Roy Temple, a former Missouri Democratic Party chairman and a consultant for Minnesota Sen. Amy Klobuchar’s now-suspended campaign, told the Kansas City Star the Missouri presidential primary could be “a real nail-biter if history is any guide.”

“We’ve seen this movie before,” Temple told The Star. “There was a pretty stark ideological distinction between Bernie and Hillary, and it was a tie.”

Noting that polling data has been volatile after Biden’s Super Tuesday surge, the election forecasting site FiveThirtyEight said Biden leads in both Missouri and Mississippi, but margins matter. In Missouri, the FiveThirtyEight forecast gave Biden a 92 percent of chance of winning, with an average forecast 58 percent vote share, compared with an 8 percent shot at winning for Sanders and a 39 percent vote share.

In Mississippi, FiveThirtyEight forecast Biden has a near-lock, with a 99 in 100 chance of winning the state with a 65 percent of the statewide vote, compared with 25 percent for Sanders. Mississippi allocates 36 of its pledged delegates to the national convention on the statewide total, and the remaining 23 are allocated according to votes in its four congressional districts.
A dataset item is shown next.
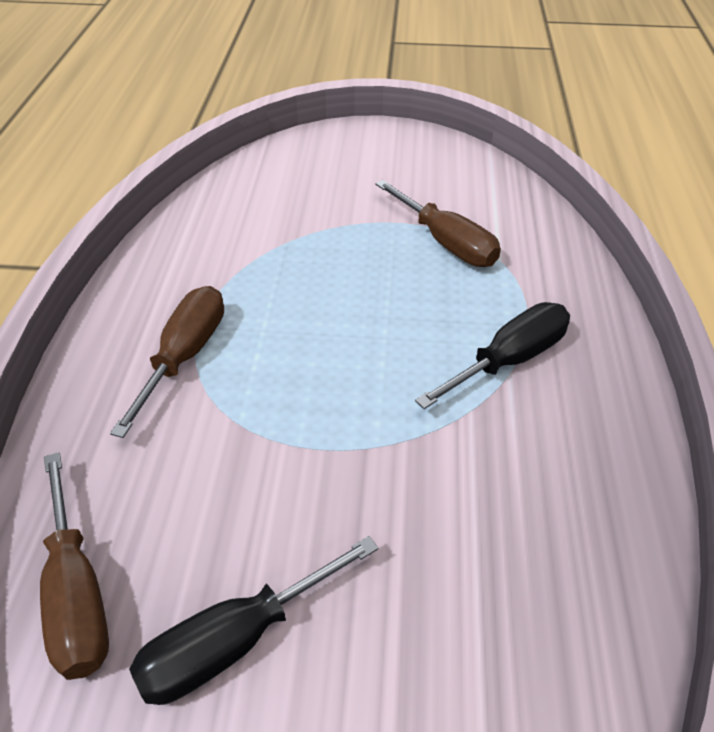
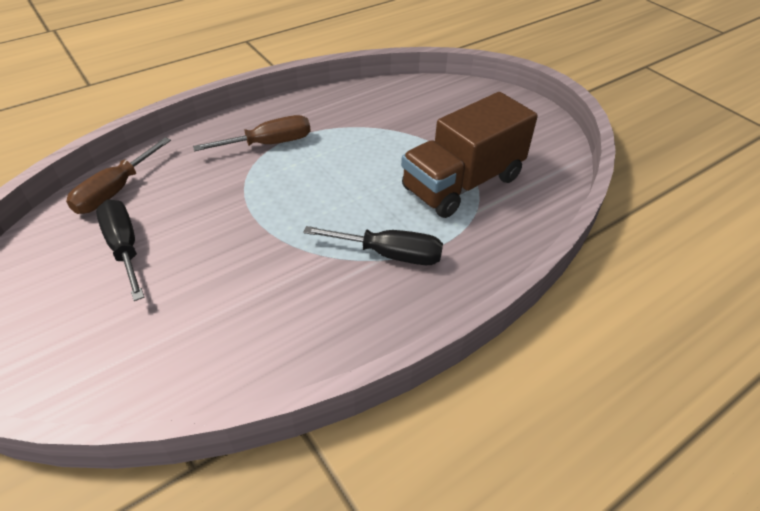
camera: 50 degrees right, 0 degrees up
(235, 641) = (124, 247): black screwdriver -> black screwdriver turned 45 degrees clockwise
(446, 243) = (462, 183): brown screwdriver -> brown truck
Biden, who was leading Sanders by 30 points in all congressional districts, stood to collect a large share of Mississippi’s district-level delegates, according to FiveThirtyEight.

Idaho Democrats are using a primary for the first time to decide how to split up the state’s 2o delegates. Sanders defeated Clinton in the caucus four years ago, and President Barack Obama easily defeated Clinton in 2008.

A primary could boost voter turnout in Idaho, the Idaho Statesman reported, but either candidate would face tough odds against Trump in November. The last time Democratic presidential candidate to win Idaho in the general election was Lyndon Johnson in 1964.

FiveThirtyEight forecasts favor Biden in North Dakota, where he was expected to pick up 57 percent of the vote in the state’s Democratic caucus.